## WORK TASK
Every record below is to be retyped exactly, with the pictures left out.

++++ DATA FOR THE TASK

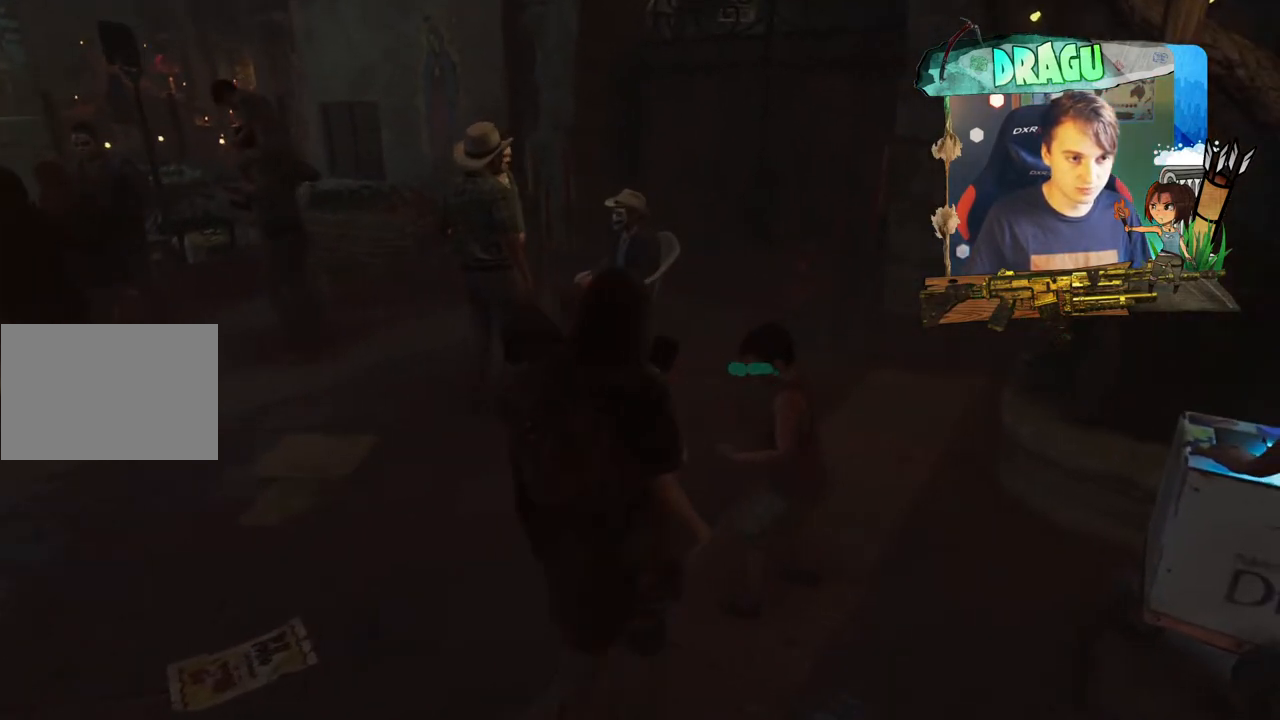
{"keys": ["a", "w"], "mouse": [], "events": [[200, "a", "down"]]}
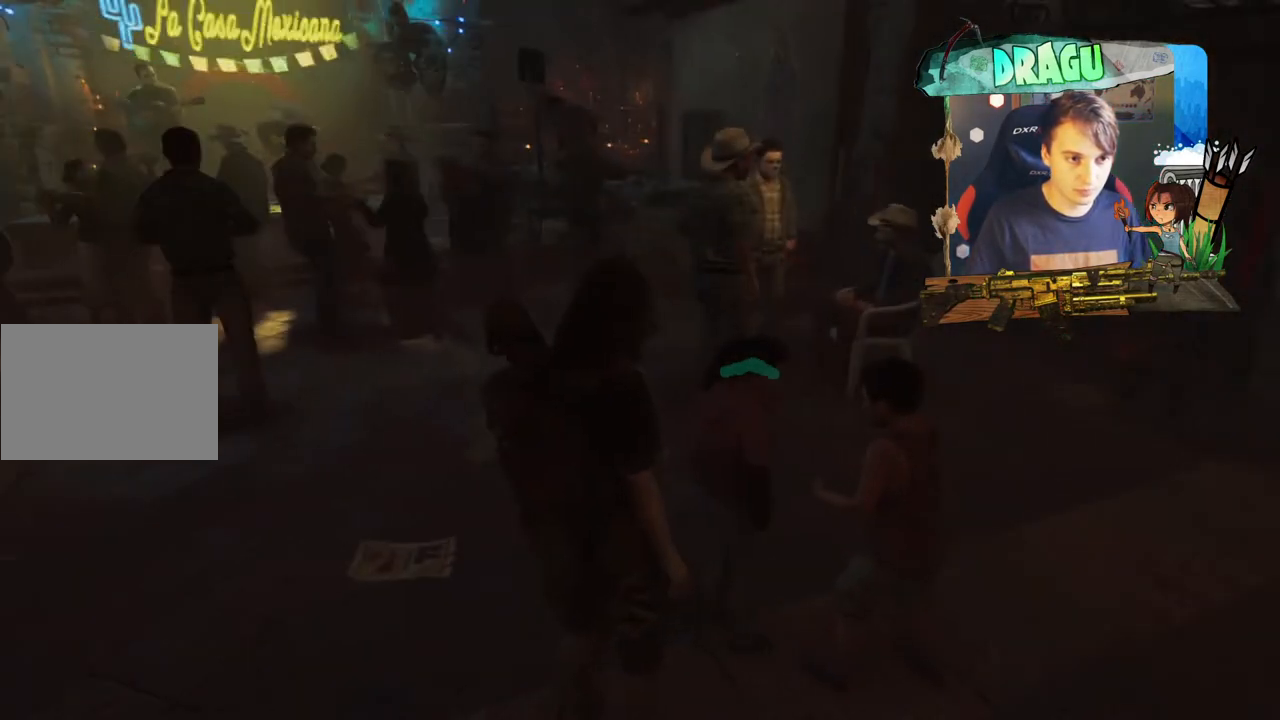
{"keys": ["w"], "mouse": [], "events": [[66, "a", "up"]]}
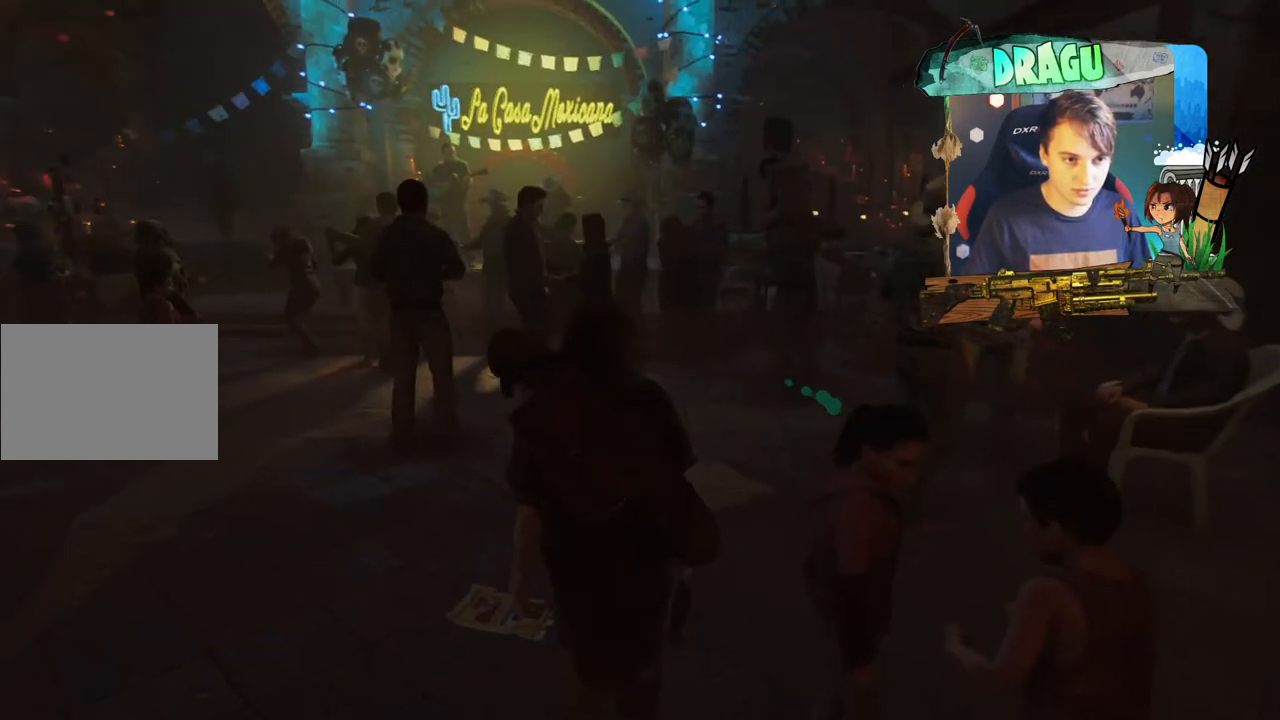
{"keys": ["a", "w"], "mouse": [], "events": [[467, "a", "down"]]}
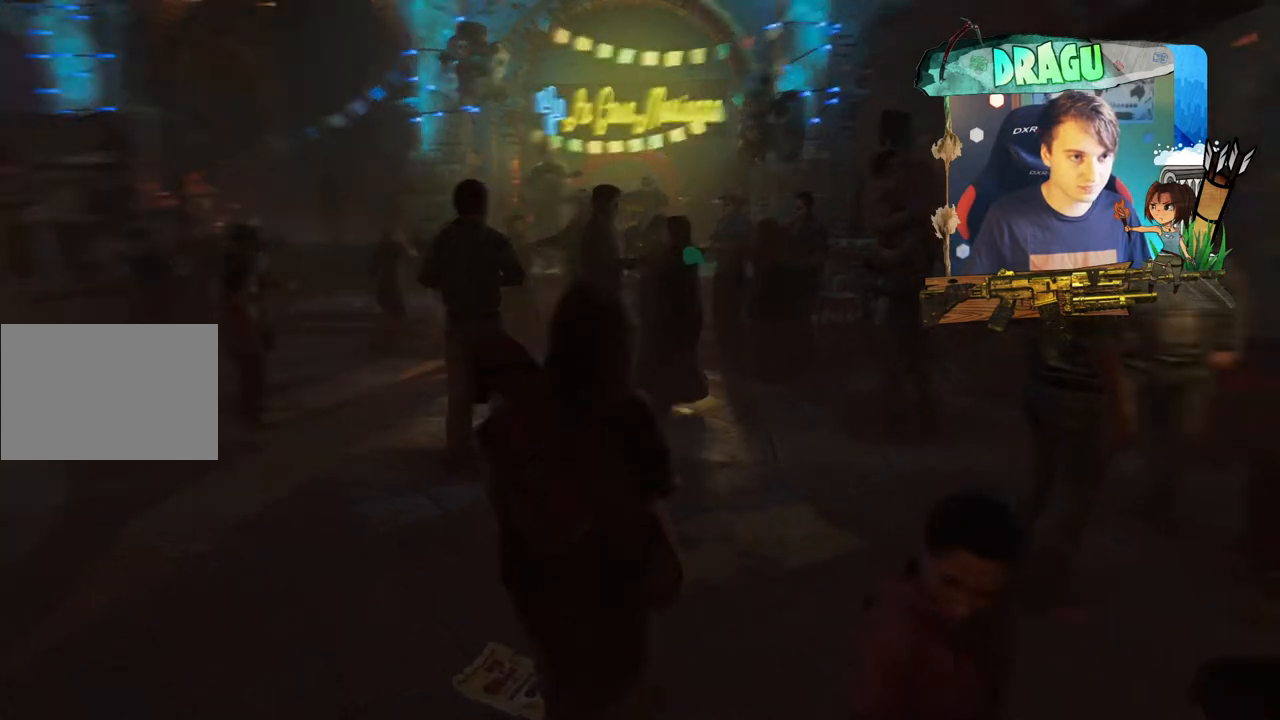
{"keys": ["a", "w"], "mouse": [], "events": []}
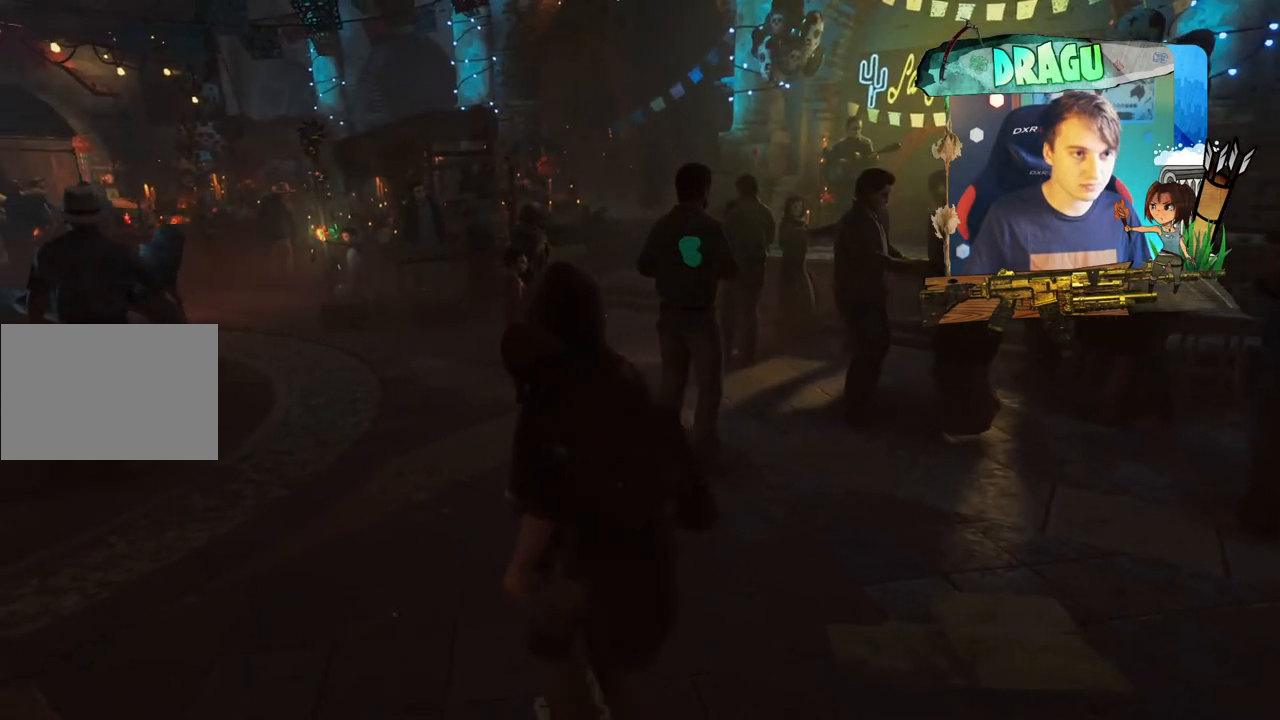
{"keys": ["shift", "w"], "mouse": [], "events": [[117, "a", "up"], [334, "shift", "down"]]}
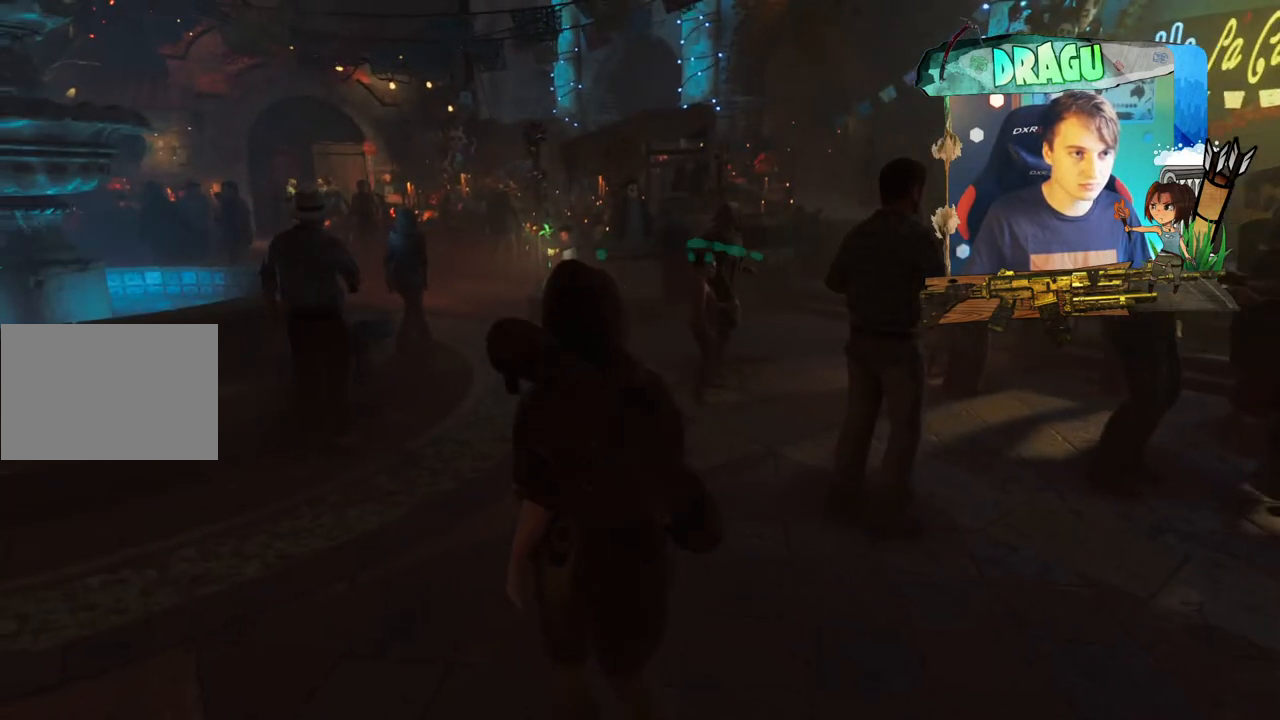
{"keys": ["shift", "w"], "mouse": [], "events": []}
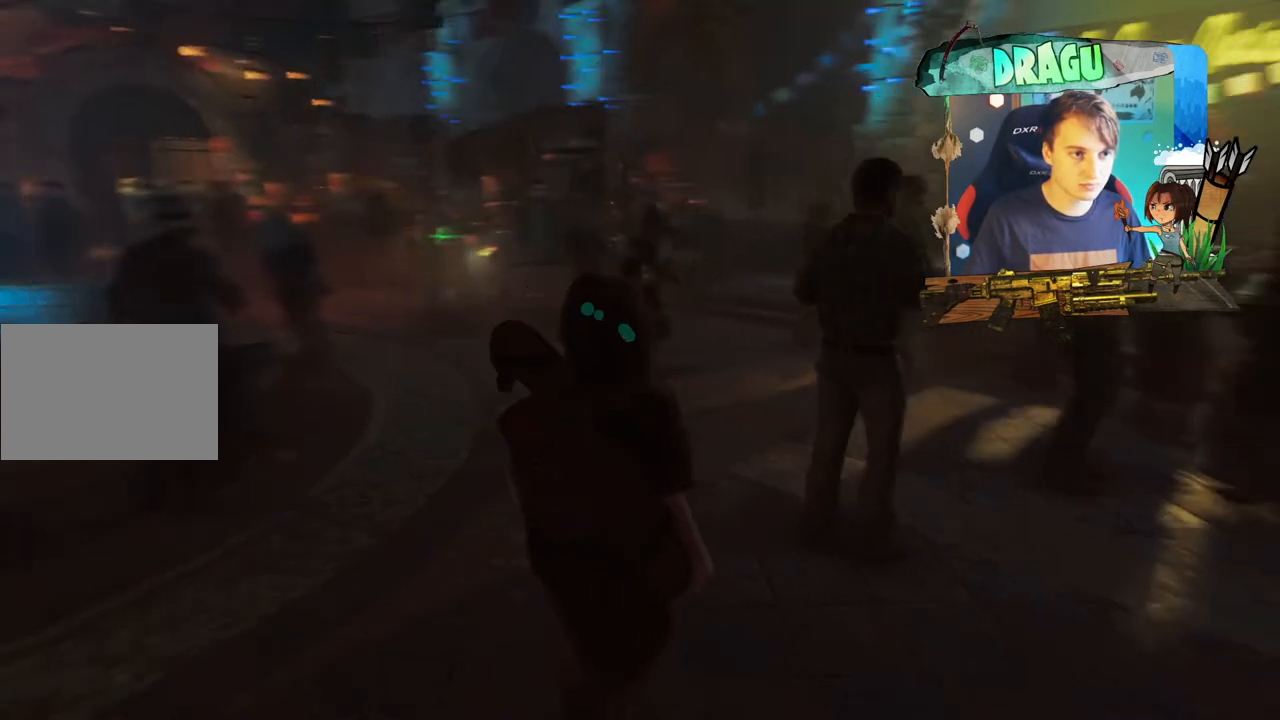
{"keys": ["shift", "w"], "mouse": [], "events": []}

++++++++

## EXERCISE OUTPUT
{"keys": ["a", "w"], "mouse": [], "events": [[200, "a", "down"]]}
{"keys": ["w"], "mouse": [], "events": [[66, "a", "up"]]}
{"keys": ["a", "w"], "mouse": [], "events": [[467, "a", "down"]]}
{"keys": ["a", "w"], "mouse": [], "events": []}
{"keys": ["shift", "w"], "mouse": [], "events": [[117, "a", "up"], [334, "shift", "down"]]}
{"keys": ["shift", "w"], "mouse": [], "events": []}
{"keys": ["shift", "w"], "mouse": [], "events": []}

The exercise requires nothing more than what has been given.